Based on one’s need, an individual may choose any of these term insurance plans. However, it is recommended to get a policy from an insurance company with a high claim settlement ratio to ensure their claims get approved. Typically, a claim settlement ratio of over 90 is deemed a robust indicator of a high claim approval rate.
Exclusions of Life Insurance Policy
Term life insurance exclusions may vary from one insurance policy to the next. However, there are several exclusions that are practically the same for most insurance policies.
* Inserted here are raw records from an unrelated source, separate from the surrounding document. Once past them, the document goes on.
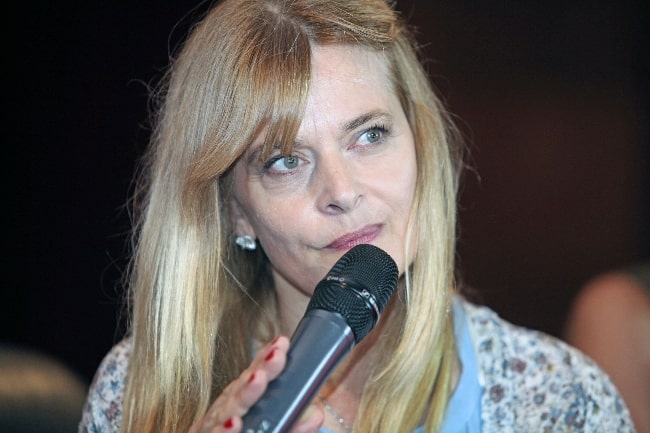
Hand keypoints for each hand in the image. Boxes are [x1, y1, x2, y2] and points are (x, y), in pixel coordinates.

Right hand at [188, 335, 323, 432]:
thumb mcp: (274, 428)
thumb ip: (293, 425)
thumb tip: (315, 415)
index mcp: (241, 400)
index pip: (254, 373)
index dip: (267, 357)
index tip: (282, 342)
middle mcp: (226, 408)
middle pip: (244, 385)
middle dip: (262, 368)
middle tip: (278, 354)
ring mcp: (214, 424)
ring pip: (228, 407)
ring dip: (245, 393)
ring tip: (259, 379)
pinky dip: (224, 430)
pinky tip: (235, 423)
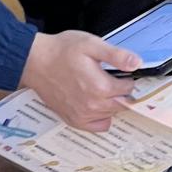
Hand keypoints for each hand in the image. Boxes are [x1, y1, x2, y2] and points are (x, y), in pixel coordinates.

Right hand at [21, 29, 139, 132]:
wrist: (35, 62)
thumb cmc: (61, 51)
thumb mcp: (91, 45)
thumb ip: (116, 55)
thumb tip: (136, 63)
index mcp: (100, 87)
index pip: (128, 88)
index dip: (128, 78)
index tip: (123, 72)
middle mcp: (93, 105)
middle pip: (122, 104)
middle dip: (122, 91)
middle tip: (114, 79)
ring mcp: (82, 115)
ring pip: (111, 114)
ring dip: (112, 103)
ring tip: (101, 87)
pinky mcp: (73, 120)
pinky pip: (98, 126)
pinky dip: (102, 117)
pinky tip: (97, 103)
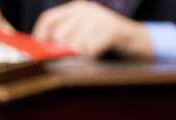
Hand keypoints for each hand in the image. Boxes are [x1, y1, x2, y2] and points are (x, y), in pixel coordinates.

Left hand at [33, 0, 152, 58]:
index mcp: (76, 8)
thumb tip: (39, 49)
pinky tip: (98, 53)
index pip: (48, 19)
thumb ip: (63, 36)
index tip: (38, 49)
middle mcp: (86, 10)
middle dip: (63, 49)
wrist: (136, 39)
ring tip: (89, 52)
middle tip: (74, 53)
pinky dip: (92, 55)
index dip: (40, 35)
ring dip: (80, 54)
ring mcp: (99, 18)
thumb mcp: (82, 32)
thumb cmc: (103, 39)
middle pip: (60, 35)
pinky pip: (90, 49)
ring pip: (74, 44)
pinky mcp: (111, 30)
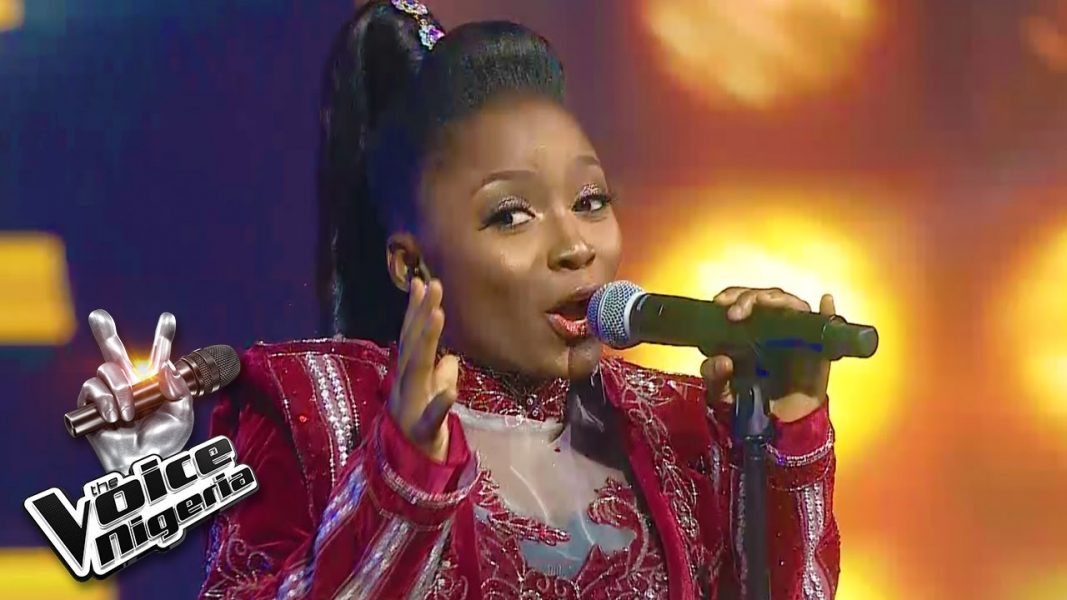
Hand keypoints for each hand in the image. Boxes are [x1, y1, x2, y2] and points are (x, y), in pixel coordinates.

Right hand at [78, 310, 193, 473]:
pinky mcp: (92, 407)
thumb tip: (166, 367)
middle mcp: (131, 386)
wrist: (144, 464)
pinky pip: (92, 387)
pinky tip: (116, 416)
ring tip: (130, 413)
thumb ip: (179, 389)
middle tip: (98, 314)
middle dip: (105, 332)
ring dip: (120, 390)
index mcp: (155, 385)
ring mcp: (110, 396)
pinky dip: (105, 400)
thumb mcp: (182, 414)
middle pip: (115, 353)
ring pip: (107, 370)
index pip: (158, 357)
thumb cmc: (164, 443)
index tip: (169, 317)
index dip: (162, 337)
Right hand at [387, 278, 459, 461]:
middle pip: (413, 344)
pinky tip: (452, 390)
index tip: (422, 281)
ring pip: (418, 370)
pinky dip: (441, 402)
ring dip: (427, 341)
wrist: (411, 473)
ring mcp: (412, 406)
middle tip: (433, 284)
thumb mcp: (434, 395)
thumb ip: (442, 374)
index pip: (412, 337)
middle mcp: (407, 386)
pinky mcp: (423, 431)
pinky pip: (432, 416)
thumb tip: (451, 357)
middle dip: (422, 314)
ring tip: (438, 315)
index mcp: (410, 376)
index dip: (416, 310)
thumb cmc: (423, 430)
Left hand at [700, 288, 834, 422]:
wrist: (777, 427)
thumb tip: (722, 361)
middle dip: (750, 297)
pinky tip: (825, 300)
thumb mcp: (722, 391)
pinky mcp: (818, 353)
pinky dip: (827, 312)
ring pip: (793, 307)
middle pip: (767, 299)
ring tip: (765, 303)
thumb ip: (715, 376)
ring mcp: (798, 337)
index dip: (734, 295)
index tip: (720, 302)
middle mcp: (774, 328)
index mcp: (750, 331)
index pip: (744, 301)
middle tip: (735, 312)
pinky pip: (826, 328)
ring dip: (779, 301)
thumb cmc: (751, 402)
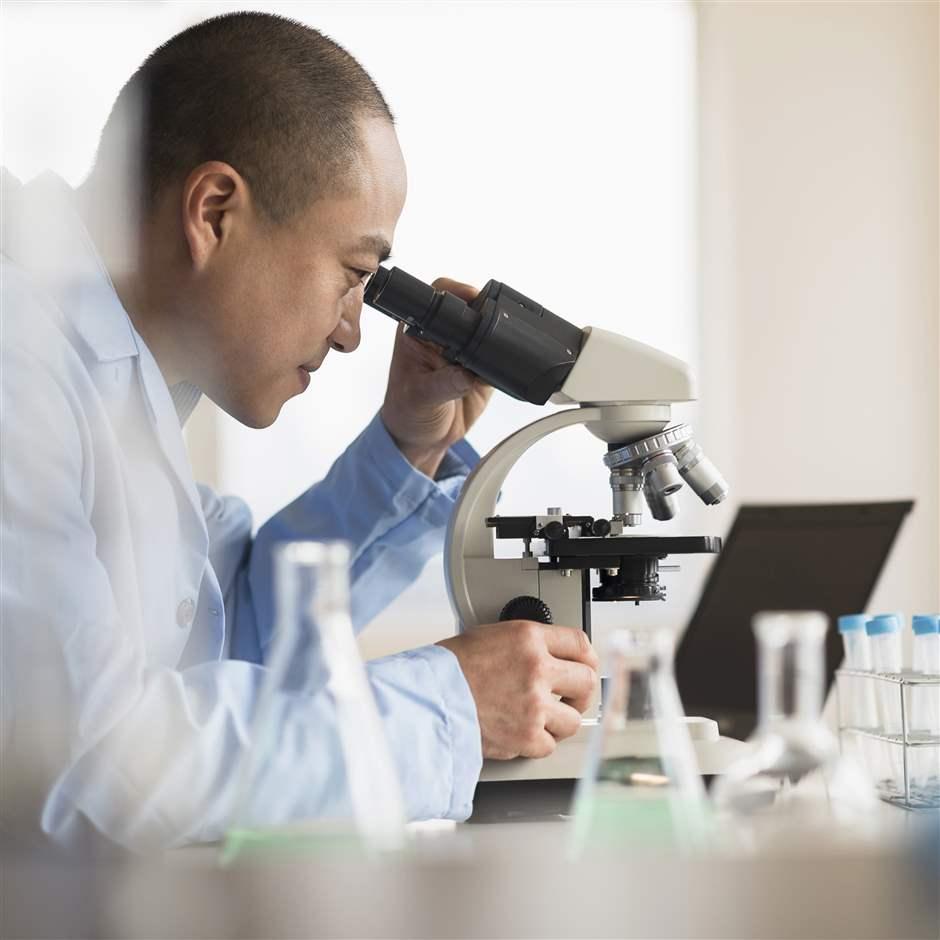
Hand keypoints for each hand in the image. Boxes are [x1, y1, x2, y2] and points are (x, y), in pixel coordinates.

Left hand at [379, 278, 493, 477]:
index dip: (458, 291)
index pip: (438, 296)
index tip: (474, 297)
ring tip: (499, 353)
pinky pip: (501, 358)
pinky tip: (506, 370)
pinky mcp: (484, 368)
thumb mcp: (419, 398)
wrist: (423, 439)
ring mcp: (466, 351)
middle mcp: (444, 336)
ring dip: (499, 338)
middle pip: (472, 308)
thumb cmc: (407, 413)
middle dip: (487, 313)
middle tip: (494, 328)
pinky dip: (508, 362)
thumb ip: (443, 384)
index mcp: (419, 332)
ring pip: (489, 331)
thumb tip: (467, 375)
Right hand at [437, 621, 599, 759]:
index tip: (586, 665)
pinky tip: (526, 732)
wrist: (428, 698)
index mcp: (528, 638)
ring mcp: (534, 704)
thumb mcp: (491, 636)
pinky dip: (539, 742)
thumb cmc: (449, 668)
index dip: (586, 656)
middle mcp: (537, 669)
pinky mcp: (526, 736)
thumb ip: (526, 645)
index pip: (579, 642)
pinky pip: (549, 744)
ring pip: (573, 719)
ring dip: (561, 721)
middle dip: (580, 692)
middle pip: (586, 680)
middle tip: (571, 697)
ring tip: (544, 719)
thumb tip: (549, 655)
For instance, some of the most standard exclusions of life insurance are listed below –
- Death while performing any criminal or unlawful activities
- Death by man-made disasters such as war and riots
- Death due to sexually transmitted diseases
- Death from HIV
- Fatal injury due to indulgence in unlawful intoxicantsSelf-inflicted injury
- Death caused while taking part in any adventure sports or other hazardous activities such as bungee jumping, mountaineering, diving, rock climbing, etc.
Besides these term life insurance plans do not cover the deaths that occur during the waiting period. Regardless of the choice of term life insurance individuals decide to get, they must check the key exclusions and features in detail to understand whether the same will benefit them or not.